Why is employee of the month one of the worst ideas to boost employees
Acknowledgement at work is a way too sensitive aspect of company life, to actually be “entrusted” in the old-fashioned method known as, employee of the month. This mechanism is surely the most fake good idea, rooted in companies and encouraged by managers who see this as a non-expensive method to resolve areas like recognition, well-being of employees, employer brand, CSR issues for good…and why not respect the environment! Why is employee of the month the worst idea to boost teams? Explanations are as follows…
Devil is in the details…
You know that a bad law is more harmful than no measures at all. Alfie Cohen in his best seller « Punished by Rewards», explains that there are more disadvantages for programs like “employee of the month” or “employee of the year” than advantages. According to Daniel H.Pink, the iconic symbol of HR, this type of incentive at work, comes in the way of creativity, as it forces the most motivated collaborators to abide with selection criteria, which are biased and subjective and they encourage others to wallow in an inward looking attitude, which intensifies the dichotomy between winners and personae non gratae. Even if this has been questioned in some recent research work (like those led by Professor Mr. Sam Glucksberg from Princeton), recognition in the absolute terms isn’t an issue…It’s in fact an integral component of well-being at work. However: devil is in the details. The way of expressing this recognition and the vector materializing it, makes all the difference.
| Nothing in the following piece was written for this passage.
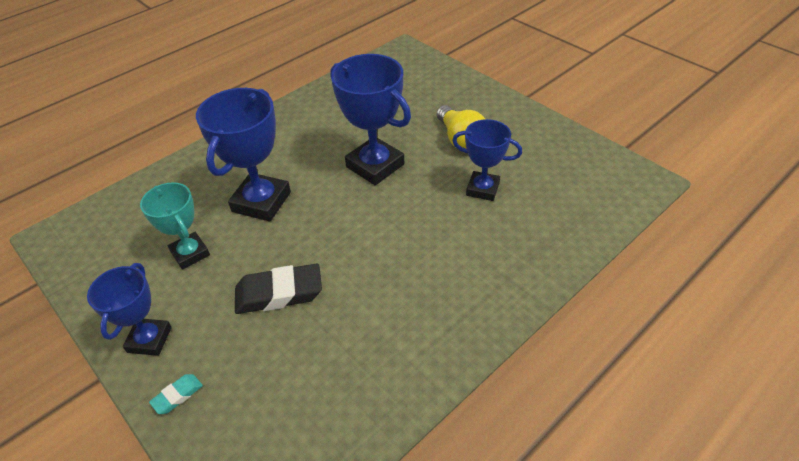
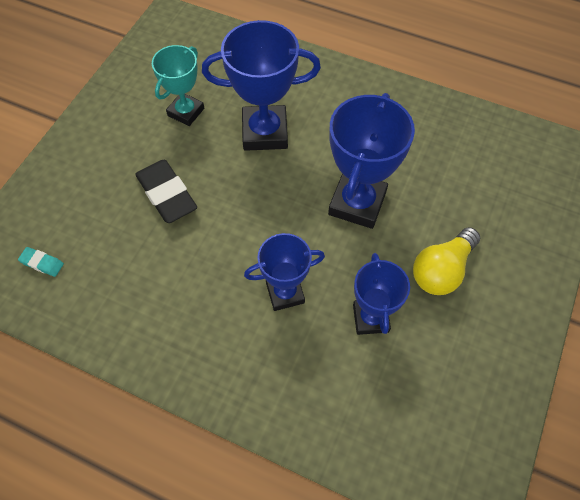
camera: 65 degrees right, 15 degrees up
blue trophy [87,263,172,356] -> blue trophy moved to [244,233,325,311]
turquoise eraser [149,374,203,414] -> turquoise eraser moved to [18,247,64,277]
The vicious tryptic of employee of the month
Here is why we think that programs like “employee of the month” are void:
In practical terms, the interest of rewarding is being eroded very quickly: top management seems to be turning it into a sort of bridge between various divisions. The outcome: it’s a meaningless constraint which comes in the way of your competitivity.
Collaborators pursue the wrong goal. Instead of being efficient, they make it a point to meet the award criteria, which doesn’t necessarily represent the good practices, to boost the company’s profitability.
Unite one’s team around the same goal. It’s the ultimate aim for any manager. So how to reward only one person when the performance has been carried out through the synergy of the same team?
Rather than subject the fate of the cohesion of your teams to the Russian roulette, favor informal techniques which highlight your employees, without presenting them in the form of reward. Try to favor articles on the work of your collaborators from time to time (for example A day with…), shoot short videos to highlight their profession, give them the chance to experiment with new things etc.